What to produce
Print each line of the items below word for word, from the first line to the last.

:: Provided records

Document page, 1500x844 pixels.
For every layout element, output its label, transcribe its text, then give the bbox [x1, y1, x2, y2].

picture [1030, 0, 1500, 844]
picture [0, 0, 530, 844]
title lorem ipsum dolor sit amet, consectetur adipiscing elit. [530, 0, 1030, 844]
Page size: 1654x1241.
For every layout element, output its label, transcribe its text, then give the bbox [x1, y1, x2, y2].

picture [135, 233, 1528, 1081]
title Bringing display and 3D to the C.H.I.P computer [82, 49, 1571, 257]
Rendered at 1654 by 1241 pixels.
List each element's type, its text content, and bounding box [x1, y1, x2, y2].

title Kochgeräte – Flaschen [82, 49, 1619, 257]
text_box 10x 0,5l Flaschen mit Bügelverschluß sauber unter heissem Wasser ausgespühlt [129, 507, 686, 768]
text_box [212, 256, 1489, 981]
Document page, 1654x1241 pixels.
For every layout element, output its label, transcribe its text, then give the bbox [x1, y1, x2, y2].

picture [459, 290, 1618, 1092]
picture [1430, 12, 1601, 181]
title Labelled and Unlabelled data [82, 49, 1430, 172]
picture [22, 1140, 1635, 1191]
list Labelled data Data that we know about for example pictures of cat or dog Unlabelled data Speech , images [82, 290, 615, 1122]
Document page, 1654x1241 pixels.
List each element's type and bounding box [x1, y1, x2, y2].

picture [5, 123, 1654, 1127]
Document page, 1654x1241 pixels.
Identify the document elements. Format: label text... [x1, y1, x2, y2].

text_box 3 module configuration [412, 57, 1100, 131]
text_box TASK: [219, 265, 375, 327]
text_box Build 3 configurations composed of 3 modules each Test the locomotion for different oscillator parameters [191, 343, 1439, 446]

::::

Answer to the exercise
Document page, 1500x844 pixels.
For every layout element, output its label, transcribe its text, then give the bbox [x1, y1, x2, y2].

picture [1030, 0, 1500, 844]
picture [0, 0, 530, 844]
title lorem ipsum dolor sit amet, consectetur adipiscing elit. [530, 0, 1030, 844]
Page size: 1654x1241.
For every layout element, output its label, transcribe its text, then give the bbox [x1, y1, x2, y2].

picture [135, 233, 1528, 1081]
title Bringing display and 3D to the C.H.I.P computer [82, 49, 1571, 257]
Rendered at 1654 by 1241 pixels.
List each element's type, its text content, and bounding box [x1, y1, x2, y2].

title Kochgeräte – Flaschen [82, 49, 1619, 257]
text_box 10x 0,5l Flaschen mit Bügelverschluß sauber unter heissem Wasser ausgespühlt [129, 507, 686, 768]
text_box [212, 256, 1489, 981]
Document page, 1654x1241 pixels.
For every layout element, output its label, transcribe its text, then give the bbox [x1, y1, x2, y2].

picture [459, 290, 1618, 1092]
picture [1430, 12, 1601, 181]
title Labelled and Unlabelled data [82, 49, 1430, 172]
picture [22, 1140, 1635, 1191]
list Labelled data Data that we know about for example pictures of cat or dog Unlabelled data Speech , images [82, 290, 615, 1122]
Document page, 1654x1241 pixels.
List each element's type and bounding box [x1, y1, x2, y2].

picture [5, 123, 1654, 1127]
Document page, 1654x1241 pixels.
Identify the document elements. Format: label text... [x1, y1, x2, y2].

text_box 3 module configuration [412, 57, 1100, 131]
text_box TASK: [219, 265, 375, 327]
text_box Build 3 configurations composed of 3 modules each Test the locomotion for different oscillator parameters [191, 343, 1439, 446]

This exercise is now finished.